[Collected data entries]
++++++++++++++++++++
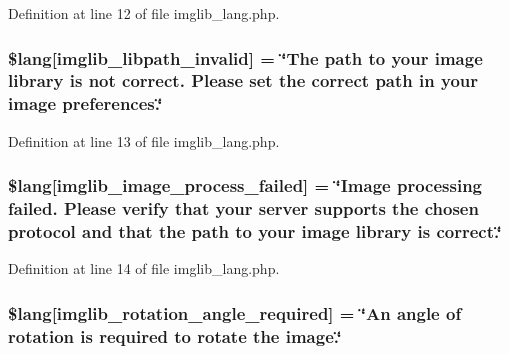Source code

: Definition at line 12 of file imglib\+\_\+lang.\+php.

\subsubsection[{\texorpdfstring{\$lang}{$lang}}]{\setlength{\rightskip}{0pt plus 5cm}\$lang\mbox{[}\textquotesingle{}imglib\+\_\+libpath\+\_\+invalid\textquotesingle{}\mbox{]} = \char`\"{}The path to your image library is not correct. Please set the correct path in your image preferences.\char`\"{}}\hypertarget{application_2language_2russian_2imglib__lang_8php_a8f190c17a02ca89334c8bf0a04333f65}{}\label{application_2language_2russian_2imglib__lang_8php_a8f190c17a02ca89334c8bf0a04333f65}


Definition at line 13 of file imglib\+\_\+lang.\+php.

\subsubsection[{\texorpdfstring{\$lang}{$lang}}]{\setlength{\rightskip}{0pt plus 5cm}\$lang\mbox{[}\textquotesingle{}imglib\+\_\+image\+\_\+process\+\_\+failed\textquotesingle{}\mbox{]} = \char`\"{}Image processing failed. Please verify that your server supports the chosen protocol and that the path to your image library is correct.\char`\"{}}\hypertarget{application_2language_2russian_2imglib__lang_8php_a9ac6659eb97dd12e5c714cc9635cf22e}{}\label{application_2language_2russian_2imglib__lang_8php_a9ac6659eb97dd12e5c714cc9635cf22e}


Definition at line 14 of file imglib\+\_\+lang.\+php.

\subsubsection[{\texorpdfstring{\$lang}{$lang}}]{\setlength{\rightskip}{0pt plus 5cm}\$lang\mbox{[}\textquotesingle{}imglib\+\_\+rotation\+\_\+angle\+\_\+required\textquotesingle{}\mbox{]} = \char`\"{}An angle of rotation is required to rotate the image.\char`\"{}}\hypertarget{application_2language_2russian_2imglib__lang_8php_a1110d59ea8fd0564e78068dbda3438fb}{}\label{application_2language_2russian_2imglib__lang_8php_a1110d59ea8fd0564e78068dbda3438fb}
++++++++++++++++++++
■ **Task goal**:
With images left out, the data must be transcribed exactly.

■ **Solved problem**:
Source code

: Definition at line 12 of file imglib\+\_\+lang.\+php.

\subsubsection[{\texorpdfstring{\$lang}{$lang}}]{\setlength{\rightskip}{0pt plus 5cm}\$lang\mbox{[}\textquotesingle{}imglib\+\_\+libpath\+\_\+invalid\textquotesingle{}\mbox{]} = \char`\"{}The path to your image library is not correct. Please set the correct path in your image preferences.\char`\"{}}\hypertarget{application_2language_2russian_2imglib__lang_8php_a8f190c17a02ca89334c8bf0a04333f65}{}\label{application_2language_2russian_2imglib__lang_8php_a8f190c17a02ca89334c8bf0a04333f65}


Definition at line 13 of file imglib\+\_\+lang.\+php.

\subsubsection[{\texorpdfstring{\$lang}{$lang}}]{\setlength{\rightskip}{0pt plus 5cm}\$lang\mbox{[}\textquotesingle{}imglib\+\_\+image\+\_\+process\+\_\+failed\textquotesingle{}\mbox{]} = \char`\"{}Image processing failed. Please verify that your server supports the chosen protocol and that the path to your image library is correct.\char`\"{}}\hypertarget{application_2language_2russian_2imglib__lang_8php_a9ac6659eb97dd12e5c714cc9635cf22e}{}\label{application_2language_2russian_2imglib__lang_8php_a9ac6659eb97dd12e5c714cc9635cf22e}


Definition at line 14 of file imglib\+\_\+lang.\+php.

\subsubsection[{\texorpdfstring{\$lang}{$lang}}]{\setlength{\rightskip}{0pt plus 5cm}\$lang\mbox{[}\textquotesingle{}imglib\+\_\+rotation\+\_\+angle\+\_\+required\textquotesingle{}\mbox{]} = \char`\"{}An angle of rotation is required to rotate the image.\char`\"{}}\hypertarget{application_2language_2russian_2imglib__lang_8php_a1110d59ea8fd0564e78068dbda3438fb}{}\label{application_2language_2russian_2imglib__lang_8php_a1110d59ea8fd0564e78068dbda3438fb}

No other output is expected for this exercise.